Zimbabwe ranks 171 out of 189 countries on the latest World Bank Ease of Doing Business index, an indicator as to why the country is not attracting meaningful investment. Top of the list in repelling investors is the indigenisation policy.

In the World Bank Report of 2015, Zimbabwe is ranked 155th out of 189 economies on the Ease of Doing Business globally. “It should be noted that the implementation of some of the reforms may not be immediately felt on the ground due to their nature and the need for setting up legal frameworks and re-engineering shorter processes of implementation. The Ease of Doing Business Reforms will be supported by a robust communication and capacity building strategy aimed at making our institutions more service delivery oriented and responsive to the needs of the public,” Bimha said.

In his 2016 budget statement last month, Chinamasa promised the indigenisation policy was going to be reformed before Christmas tomorrow.

As a result a committee comprising Zhuwao, Chinamasa and Mangudya has been working around the clock to overhaul the indigenisation framework.

“In terms of the new guidelines no individual would be allowed to participate for personal gain, but only companies and institutionalised structures which include Zimbabwe Mining Development Company, Zimbabwe consolidated Diamond Company, Sovereign Wealth Fund, community share ownership schemes, employment ownership trusts and the National Indigenisation and economic empowerment fund will take part,” the document says.
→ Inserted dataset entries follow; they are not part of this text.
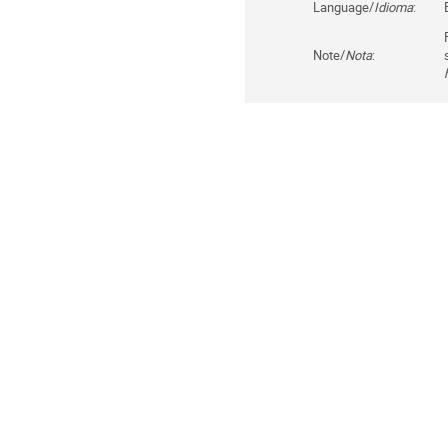
Language/
Idioma
:
Note/
Nota
:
“The position on the resource-based sector is that government will maintain the 51% shareholding for local entities with the resource underwriting government equity taking into account the state’s sovereign ownership of minerals.

“The general notice 114 of 2011 provides for indigenisation in the mining sector by requiring that businesses operating within this sector must dispose of 51% equity to designated entities. Under the new regulations, companies will be given up to five years to comply and latitude which could be relaxed up to 20 years. After five years companies will be allowed to apply for a further grace period of up to 20 years.”